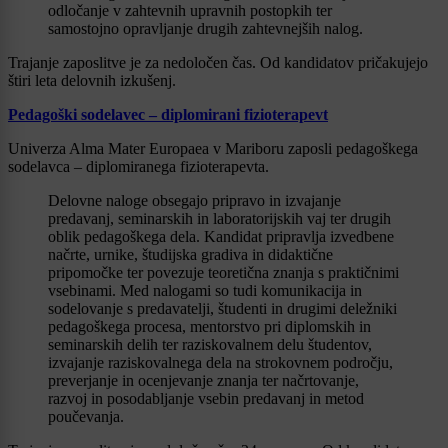
odločanje v zahtevnih upravnih postopkih ter
samostojno opravljanje drugih zahtevnejših nalog.
Trajanje zaposlitve je za nedoločen čas. Od kandidatov pričakujejo
štiri leta delovnih izkušenj.
Pedagoški sodelavec – diplomirani fizioterapevt
Univerza Alma Mater Europaea v Mariboru zaposli pedagoškega
sodelavca – diplomiranega fizioterapevta.
Delovne naloge obsegajo pripravo in izvajanje
predavanj, seminarskih in laboratorijskih vaj ter drugih
oblik pedagoškega dela. Kandidat pripravlja izvedbene
načrte, urnike, študijska gradiva in didaktične
pripomočke ter povezuje teoretična znanja s praktičnimi
vsebinami. Med nalogami so tudi komunikacija in
sodelovanje s predavatelji, študenti in drugimi deležniki
pedagoškega procesa, mentorstvo pri diplomskih in
seminarskih delih ter raziskovalnem delu študentov,
izvajanje raziskovalnega dela na strokovnem področju,
preverjanje in ocenjevanje znanja ter načrtovanje,
razvoj in posodabljanje vsebin predavanj in metod
poučevanja.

• ACTIVITY: Copy each line from the data that features the string "seminarskih".

• EXERCISE OUTPUT:
predavanj, seminarskih in laboratorijskih vaj ter drugih
seminarskih delih ter raziskovalnem delu študentov,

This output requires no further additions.